Anderts Situation ist dabei durchaus interessant, denn obwohl er als Adelsspross in eine vordergründig privilegierte Stellung hineingeboren ist und damit Chancen hat, die anderen verwehrt bleiben, ist er aufgrund der unglücklichen Umstände seiner Geburt in seiner Familie in solch einem Maße der Außenseiter, dass er darauf angewiesen ist, Freunde und Verbündete zu finden, um durchzustehen, was ihm zugemutet wird. Umgekehrt wird er aber auch immer wieder selbst zum Helfer und Unterstützer, nicht nur für andere junge Leute wie den von seinen Kameraden schikanierten Wachsoldaten Fulchar oder einen zu Besuch weilenden Freiherrensohn, sondern in gewissem Maße auch für Taril, der zwar einerseits nicht nur in Sachen Kampf sein Lehrmeister ist, andererseits aber an einer tragischen Vergangenheit und einer großen Schuld zu tragen hat, die er ohne Anderts frische Perspektive darauf wohl schlechter bewältigen würde.
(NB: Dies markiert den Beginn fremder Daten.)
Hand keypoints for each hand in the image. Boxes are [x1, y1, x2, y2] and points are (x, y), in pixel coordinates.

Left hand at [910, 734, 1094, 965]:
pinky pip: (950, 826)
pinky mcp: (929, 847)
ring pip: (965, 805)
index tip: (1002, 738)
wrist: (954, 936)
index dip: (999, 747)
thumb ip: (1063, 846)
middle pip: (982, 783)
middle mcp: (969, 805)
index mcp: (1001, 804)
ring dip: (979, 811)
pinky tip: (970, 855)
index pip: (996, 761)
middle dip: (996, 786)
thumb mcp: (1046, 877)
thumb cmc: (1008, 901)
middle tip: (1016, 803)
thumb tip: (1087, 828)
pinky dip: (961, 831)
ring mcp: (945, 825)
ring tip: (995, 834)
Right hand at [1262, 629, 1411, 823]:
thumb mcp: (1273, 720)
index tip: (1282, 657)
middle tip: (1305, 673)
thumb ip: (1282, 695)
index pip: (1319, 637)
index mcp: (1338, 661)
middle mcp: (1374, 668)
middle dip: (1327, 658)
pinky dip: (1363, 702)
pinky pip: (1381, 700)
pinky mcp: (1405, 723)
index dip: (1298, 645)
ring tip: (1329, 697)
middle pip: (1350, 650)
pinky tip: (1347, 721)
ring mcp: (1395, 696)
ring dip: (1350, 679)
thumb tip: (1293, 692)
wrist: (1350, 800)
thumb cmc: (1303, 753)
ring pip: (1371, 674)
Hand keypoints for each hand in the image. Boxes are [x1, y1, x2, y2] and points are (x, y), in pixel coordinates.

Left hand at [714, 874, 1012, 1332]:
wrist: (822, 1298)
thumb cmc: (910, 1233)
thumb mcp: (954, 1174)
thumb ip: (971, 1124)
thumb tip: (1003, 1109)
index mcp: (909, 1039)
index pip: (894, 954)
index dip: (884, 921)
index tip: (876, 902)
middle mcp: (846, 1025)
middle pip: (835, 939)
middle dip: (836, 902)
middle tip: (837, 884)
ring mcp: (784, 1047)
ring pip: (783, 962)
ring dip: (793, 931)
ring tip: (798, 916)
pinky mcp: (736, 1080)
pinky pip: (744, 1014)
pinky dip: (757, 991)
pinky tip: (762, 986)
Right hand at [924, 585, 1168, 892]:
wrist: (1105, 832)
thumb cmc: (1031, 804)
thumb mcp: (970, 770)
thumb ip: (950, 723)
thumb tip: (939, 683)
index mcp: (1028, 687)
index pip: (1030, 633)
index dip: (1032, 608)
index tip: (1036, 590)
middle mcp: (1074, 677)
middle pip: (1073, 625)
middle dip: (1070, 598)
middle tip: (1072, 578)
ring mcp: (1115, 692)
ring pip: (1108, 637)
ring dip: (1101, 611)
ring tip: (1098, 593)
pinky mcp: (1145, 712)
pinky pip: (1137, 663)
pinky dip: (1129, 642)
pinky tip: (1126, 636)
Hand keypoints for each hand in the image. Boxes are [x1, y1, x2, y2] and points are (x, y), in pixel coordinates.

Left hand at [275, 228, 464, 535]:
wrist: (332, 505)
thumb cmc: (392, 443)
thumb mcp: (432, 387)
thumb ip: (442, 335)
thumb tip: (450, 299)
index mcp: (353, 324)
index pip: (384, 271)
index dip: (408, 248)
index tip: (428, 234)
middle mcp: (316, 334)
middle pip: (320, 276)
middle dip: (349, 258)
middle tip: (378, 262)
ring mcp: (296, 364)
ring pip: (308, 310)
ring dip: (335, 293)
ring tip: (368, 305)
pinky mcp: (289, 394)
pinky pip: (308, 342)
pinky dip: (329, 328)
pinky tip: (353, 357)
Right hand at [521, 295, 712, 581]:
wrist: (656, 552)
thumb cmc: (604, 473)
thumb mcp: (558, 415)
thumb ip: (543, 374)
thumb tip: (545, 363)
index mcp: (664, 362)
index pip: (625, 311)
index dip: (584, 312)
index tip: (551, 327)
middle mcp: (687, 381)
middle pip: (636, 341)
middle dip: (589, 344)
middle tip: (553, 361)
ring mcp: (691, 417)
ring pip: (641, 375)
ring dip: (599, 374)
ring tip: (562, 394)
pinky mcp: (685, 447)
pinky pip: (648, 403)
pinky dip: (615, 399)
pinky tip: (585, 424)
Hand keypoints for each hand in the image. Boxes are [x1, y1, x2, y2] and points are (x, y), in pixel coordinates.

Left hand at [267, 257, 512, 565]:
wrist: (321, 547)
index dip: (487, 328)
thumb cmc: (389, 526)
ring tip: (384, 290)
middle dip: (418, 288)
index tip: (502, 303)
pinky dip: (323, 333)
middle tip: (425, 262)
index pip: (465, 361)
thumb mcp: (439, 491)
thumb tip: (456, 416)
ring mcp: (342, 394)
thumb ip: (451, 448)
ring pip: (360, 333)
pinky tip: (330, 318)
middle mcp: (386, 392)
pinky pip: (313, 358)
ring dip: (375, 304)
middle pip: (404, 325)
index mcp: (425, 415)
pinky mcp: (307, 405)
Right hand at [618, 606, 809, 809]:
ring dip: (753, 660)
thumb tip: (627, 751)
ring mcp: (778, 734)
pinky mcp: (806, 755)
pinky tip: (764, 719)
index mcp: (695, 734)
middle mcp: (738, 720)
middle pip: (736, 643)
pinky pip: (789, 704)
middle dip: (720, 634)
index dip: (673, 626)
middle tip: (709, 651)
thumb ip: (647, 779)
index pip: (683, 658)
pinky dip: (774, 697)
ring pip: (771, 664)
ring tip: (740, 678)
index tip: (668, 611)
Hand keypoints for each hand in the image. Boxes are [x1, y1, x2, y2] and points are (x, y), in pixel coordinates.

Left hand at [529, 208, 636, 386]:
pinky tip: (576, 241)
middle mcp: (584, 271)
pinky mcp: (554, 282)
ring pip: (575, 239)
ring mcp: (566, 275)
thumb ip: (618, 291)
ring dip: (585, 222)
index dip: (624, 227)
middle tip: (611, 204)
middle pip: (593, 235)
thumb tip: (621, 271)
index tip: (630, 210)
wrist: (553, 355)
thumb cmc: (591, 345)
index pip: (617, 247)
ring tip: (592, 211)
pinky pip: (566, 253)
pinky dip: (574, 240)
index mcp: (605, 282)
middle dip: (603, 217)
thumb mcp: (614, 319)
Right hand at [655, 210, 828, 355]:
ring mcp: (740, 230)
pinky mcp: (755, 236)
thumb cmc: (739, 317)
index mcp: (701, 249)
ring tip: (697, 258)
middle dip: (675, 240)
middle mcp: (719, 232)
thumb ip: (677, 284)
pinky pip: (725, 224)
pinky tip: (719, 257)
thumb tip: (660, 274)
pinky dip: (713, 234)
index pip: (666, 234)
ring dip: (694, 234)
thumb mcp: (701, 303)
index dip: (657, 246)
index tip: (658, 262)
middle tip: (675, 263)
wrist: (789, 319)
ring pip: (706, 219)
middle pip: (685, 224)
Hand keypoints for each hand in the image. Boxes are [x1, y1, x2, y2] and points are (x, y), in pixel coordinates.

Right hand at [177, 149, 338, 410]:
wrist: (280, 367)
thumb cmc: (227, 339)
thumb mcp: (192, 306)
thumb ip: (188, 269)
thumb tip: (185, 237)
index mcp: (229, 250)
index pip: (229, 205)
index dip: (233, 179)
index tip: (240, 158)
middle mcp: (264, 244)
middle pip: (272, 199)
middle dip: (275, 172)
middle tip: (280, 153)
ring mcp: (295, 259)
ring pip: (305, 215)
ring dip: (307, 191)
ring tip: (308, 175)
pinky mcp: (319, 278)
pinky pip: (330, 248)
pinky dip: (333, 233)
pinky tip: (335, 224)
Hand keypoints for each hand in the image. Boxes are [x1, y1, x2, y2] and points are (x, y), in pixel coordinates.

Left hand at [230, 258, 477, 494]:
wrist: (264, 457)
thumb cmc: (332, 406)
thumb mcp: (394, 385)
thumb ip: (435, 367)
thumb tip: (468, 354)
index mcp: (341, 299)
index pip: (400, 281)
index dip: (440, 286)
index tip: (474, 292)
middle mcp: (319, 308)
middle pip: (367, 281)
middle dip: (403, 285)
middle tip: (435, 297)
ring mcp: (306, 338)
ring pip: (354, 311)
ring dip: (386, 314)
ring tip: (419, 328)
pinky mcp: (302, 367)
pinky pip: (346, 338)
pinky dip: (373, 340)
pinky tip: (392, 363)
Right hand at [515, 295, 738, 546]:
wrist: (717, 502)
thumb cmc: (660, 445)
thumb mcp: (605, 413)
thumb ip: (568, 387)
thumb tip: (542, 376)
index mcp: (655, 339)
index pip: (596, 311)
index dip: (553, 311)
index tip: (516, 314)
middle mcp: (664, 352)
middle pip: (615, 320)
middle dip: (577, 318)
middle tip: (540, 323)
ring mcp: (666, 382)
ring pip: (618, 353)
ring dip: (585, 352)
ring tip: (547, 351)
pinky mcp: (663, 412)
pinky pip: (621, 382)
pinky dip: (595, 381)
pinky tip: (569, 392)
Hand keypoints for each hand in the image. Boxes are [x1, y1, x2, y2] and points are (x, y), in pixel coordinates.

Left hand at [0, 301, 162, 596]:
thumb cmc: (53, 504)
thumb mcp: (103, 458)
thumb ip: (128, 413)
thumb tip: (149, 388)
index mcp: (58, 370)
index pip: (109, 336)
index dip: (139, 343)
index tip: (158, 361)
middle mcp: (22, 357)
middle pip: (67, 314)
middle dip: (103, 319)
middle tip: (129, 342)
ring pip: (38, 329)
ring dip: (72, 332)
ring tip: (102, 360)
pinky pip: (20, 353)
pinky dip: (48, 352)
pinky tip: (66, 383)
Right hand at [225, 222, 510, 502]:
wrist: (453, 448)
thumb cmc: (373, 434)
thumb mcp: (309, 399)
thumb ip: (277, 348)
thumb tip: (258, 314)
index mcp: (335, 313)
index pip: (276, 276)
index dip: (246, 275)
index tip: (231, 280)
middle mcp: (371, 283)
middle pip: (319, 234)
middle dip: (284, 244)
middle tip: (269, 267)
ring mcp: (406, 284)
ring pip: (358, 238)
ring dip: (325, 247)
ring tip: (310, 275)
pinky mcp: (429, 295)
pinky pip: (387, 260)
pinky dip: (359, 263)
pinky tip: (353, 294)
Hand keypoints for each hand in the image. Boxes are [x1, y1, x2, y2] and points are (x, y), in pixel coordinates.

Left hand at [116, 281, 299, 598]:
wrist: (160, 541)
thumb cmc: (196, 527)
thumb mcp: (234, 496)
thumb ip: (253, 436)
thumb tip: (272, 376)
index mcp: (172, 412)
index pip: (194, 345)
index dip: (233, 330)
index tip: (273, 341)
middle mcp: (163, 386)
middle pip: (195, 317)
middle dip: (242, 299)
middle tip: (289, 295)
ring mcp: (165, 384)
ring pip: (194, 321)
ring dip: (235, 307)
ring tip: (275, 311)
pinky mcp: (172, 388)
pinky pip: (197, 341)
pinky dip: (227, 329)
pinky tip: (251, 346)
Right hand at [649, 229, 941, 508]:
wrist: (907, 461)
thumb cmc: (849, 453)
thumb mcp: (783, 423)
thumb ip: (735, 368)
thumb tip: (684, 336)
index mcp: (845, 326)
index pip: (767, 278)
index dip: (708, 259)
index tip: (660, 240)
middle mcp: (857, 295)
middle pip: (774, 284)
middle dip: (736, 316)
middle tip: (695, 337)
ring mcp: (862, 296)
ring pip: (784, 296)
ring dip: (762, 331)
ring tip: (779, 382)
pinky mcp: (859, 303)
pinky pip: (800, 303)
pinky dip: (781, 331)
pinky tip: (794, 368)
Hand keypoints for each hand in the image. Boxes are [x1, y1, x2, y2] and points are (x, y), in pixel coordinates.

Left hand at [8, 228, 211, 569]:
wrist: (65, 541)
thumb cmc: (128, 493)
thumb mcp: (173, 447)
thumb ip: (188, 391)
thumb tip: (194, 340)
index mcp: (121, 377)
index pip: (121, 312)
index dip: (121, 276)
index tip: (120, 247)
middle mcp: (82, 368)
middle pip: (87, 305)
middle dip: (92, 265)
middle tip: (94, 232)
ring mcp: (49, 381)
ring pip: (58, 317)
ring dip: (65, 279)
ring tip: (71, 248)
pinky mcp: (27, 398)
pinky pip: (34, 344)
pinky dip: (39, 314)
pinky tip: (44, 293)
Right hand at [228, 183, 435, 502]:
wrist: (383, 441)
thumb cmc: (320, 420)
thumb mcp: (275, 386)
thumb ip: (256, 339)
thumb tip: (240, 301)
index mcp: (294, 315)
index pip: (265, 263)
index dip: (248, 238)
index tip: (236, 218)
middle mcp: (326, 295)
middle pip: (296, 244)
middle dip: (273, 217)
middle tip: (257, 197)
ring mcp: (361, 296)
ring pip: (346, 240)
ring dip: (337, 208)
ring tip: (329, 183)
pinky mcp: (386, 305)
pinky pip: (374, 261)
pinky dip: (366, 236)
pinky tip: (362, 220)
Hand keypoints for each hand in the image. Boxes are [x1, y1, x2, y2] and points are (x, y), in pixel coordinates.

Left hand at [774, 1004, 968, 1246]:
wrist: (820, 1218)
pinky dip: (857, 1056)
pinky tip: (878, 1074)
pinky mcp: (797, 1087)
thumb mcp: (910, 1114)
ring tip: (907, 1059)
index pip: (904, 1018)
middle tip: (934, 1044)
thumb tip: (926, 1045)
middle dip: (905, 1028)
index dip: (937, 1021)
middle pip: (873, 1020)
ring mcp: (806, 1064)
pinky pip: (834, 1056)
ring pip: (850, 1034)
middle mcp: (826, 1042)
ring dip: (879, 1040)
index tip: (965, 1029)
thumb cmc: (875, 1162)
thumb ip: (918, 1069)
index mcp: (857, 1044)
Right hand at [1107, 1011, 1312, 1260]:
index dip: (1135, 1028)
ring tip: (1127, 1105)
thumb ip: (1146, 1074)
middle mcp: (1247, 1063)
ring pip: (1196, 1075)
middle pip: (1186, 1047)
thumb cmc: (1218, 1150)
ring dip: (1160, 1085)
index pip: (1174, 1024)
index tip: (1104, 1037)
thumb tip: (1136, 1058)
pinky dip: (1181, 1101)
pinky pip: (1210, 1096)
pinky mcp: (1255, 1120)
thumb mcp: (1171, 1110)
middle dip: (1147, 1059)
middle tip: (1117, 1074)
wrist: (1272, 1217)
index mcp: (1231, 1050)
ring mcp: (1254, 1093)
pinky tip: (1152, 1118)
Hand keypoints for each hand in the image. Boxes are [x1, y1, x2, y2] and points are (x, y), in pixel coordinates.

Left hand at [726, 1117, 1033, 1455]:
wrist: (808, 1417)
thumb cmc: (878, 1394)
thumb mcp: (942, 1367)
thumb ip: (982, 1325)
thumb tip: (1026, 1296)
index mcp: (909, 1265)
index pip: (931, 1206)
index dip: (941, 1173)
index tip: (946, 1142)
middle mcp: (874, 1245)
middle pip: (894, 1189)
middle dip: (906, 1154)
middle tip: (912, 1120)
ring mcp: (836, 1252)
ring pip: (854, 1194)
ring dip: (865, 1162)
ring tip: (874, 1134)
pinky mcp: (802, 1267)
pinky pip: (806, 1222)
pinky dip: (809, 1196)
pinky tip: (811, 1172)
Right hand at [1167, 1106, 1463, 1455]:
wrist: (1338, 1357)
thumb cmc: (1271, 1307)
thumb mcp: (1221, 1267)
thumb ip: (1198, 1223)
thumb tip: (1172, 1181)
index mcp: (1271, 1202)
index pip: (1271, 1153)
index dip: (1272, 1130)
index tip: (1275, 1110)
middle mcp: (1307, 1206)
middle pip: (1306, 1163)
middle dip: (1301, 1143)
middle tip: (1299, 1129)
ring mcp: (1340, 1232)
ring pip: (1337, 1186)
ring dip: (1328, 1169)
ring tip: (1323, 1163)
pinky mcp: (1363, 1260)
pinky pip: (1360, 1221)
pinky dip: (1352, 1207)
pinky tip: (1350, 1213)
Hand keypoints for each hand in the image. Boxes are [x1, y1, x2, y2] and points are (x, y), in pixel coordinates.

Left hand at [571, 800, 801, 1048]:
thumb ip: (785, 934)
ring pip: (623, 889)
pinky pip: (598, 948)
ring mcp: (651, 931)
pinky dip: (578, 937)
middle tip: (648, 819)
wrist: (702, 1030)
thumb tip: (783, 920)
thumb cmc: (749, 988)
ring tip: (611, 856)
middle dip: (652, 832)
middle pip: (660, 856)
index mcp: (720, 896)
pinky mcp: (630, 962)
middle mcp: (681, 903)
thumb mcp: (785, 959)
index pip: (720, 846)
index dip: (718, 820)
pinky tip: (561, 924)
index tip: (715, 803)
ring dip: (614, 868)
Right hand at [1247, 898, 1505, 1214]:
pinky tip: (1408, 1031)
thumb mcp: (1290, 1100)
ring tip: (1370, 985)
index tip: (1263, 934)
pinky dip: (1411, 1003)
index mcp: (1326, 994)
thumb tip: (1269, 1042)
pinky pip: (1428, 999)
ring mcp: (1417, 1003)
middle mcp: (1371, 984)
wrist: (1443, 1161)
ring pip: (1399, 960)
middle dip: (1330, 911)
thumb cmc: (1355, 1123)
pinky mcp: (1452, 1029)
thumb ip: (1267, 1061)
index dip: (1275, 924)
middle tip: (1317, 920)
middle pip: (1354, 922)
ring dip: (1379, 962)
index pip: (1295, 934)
Ohnehin zeichnet sich Der Ritter von Lar Elien dadurch aus, dass bestimmte Motive in verschiedenen Handlungskontexten klug parallel entwickelt und in ihrer letztlichen Ausgestaltung kontrastiert werden, ob nun das der scheinbar nicht zu erringenden väterlichen Zuneigung und Billigung oder das des tatsächlichen oder nur drohenden Todes eines besten Freundes und der eigenen Verstrickung in die Umstände, die ihm zum Verhängnis werden. Dieses Netz aus großen und kleinen Geschichten läuft am Ende in einer klassisch als rite de passage gestalteten Bewährungsprobe für den frischgebackenen Ritter zusammen, die allerdings nicht die einzige ist, der er sich im Laufe des Romans stellen muss. Zimperlich springt Hannah Steenbock mit ihrem Protagonisten weder in körperlicher noch in psychischer Hinsicht um.
Ein Wermutstropfen bleibt nach dem großen Lektürevergnügen jedoch: Auch wenn Anderts Erlebnisse vorerst zu einem Abschluss gebracht werden, ist dieser nicht mehr als ein Zwischenschritt, denn viele Fragen sind am Ende noch offen, und aufgrund einer bestimmten Entwicklung hat man das Gefühl, dass das eigentliche Abenteuer hier erst beginnt. In der Tat ist Der Ritter von Lar Elien auch als Eingangsband einer Reihe konzipiert, doch laut Vorwort trotz der nicht allzu lange zurückliegenden Veröffentlichung schon im Jahr 2000 geschrieben. Da Hannah Steenbock sich derzeit eher auf ihre englischsprachigen Reihen zu konzentrieren scheint (was aufgrund des größeren internationalen Marktes auch verständlich ist), weiß man nicht so recht, ob man auf eine Fortsetzung der Geschichte um Andert noch hoffen darf. Falls es dauerhaft nur bei diesem einen Roman bleiben sollte, wäre das sehr schade.
Hannah Steenbock: Der Ritter von Lar Elien. Kiel, Buehsteppe Verlag, 2023 (E-Book).